§ Texte étudié
═══

Les parlementaires Radicaux votent pour la réforme constitutionnelle

Publié le par eric montes

Les médias nationaux se sont faits largement l'écho du vote favorable des parlementaiees Radicaux pour la réforme constitutionnelle, certains dans des propos désobligeants laissant entendre des négociations occultes "inavouables" ou d'une démarche pour rejoindre la majorité de Sarkozy. Il n'en est rien : les Radicaux de Gauche restent toujours à Gauche mais ils ont voulu privilégier le fonds du projet de loi à savoir améliorer "un peu" cette mauvaise constitution que les Radicaux ont toujours dénoncé depuis son avènement en 1958.

═══

§ Explorer le matériel
#1 Dans l'article sur le vote des Radicaux, que lit-on sur les points suivants ?
(a) Qui a publié l'article ?
(b) Pour quelle réforme les parlementaires radicaux ont-ils voté ?
(c) En quelle année est survenu l'avènement de la constitution que les Radicaux dénoncent ?
#2 Pouvez-vous recopier tout l'article sur le vote des Radicaux, depuis « Les parlementaires Radicaux » jusqu'à « avènement en 1958. » ?

§ Matériel rassemblé
═══

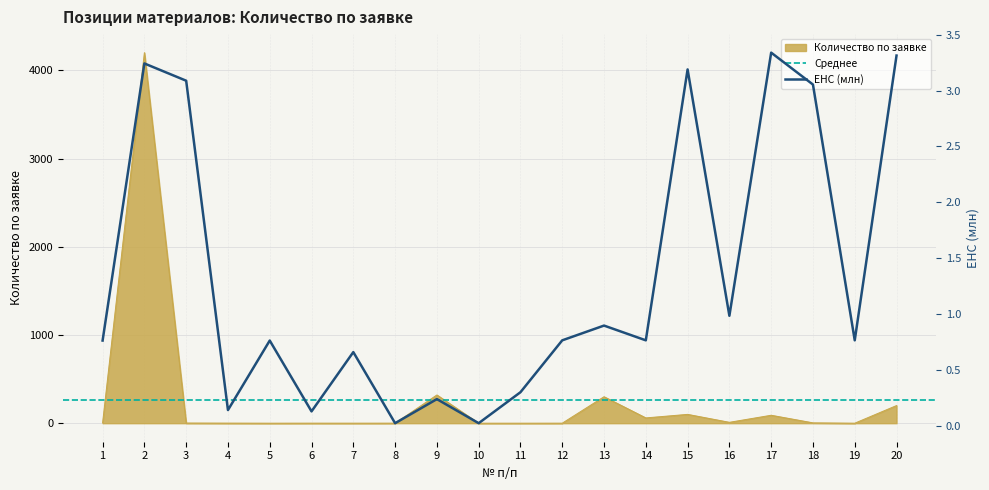

Where is the data nearest to the value 1?

16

═══

§ Vos réponses écrites
#1
(a) eric montes
(b) La réforme constitutionnelle
(c) En 1958

#2
Les parlementaires Radicaux votent pour la réforme constitutionnelle

Publié le par eric montes

Les médias nationaux se sont faits largement l'écho du vote favorable des parlementaiees Radicaux pour la réforme constitutionnelle, certains dans des propos désobligeants laissant entendre des négociations occultes "inavouables" ou d'une démarche pour rejoindre la majorité de Sarkozy. Il n'en est rien : les Radicaux de Gauche restent toujours à Gauche mais ils ont voulu privilégier le fonds du projet de loi à savoir améliorer "un peu" cette mauvaise constitution que les Radicaux ont toujours dénoncé depuis son avènement en 1958.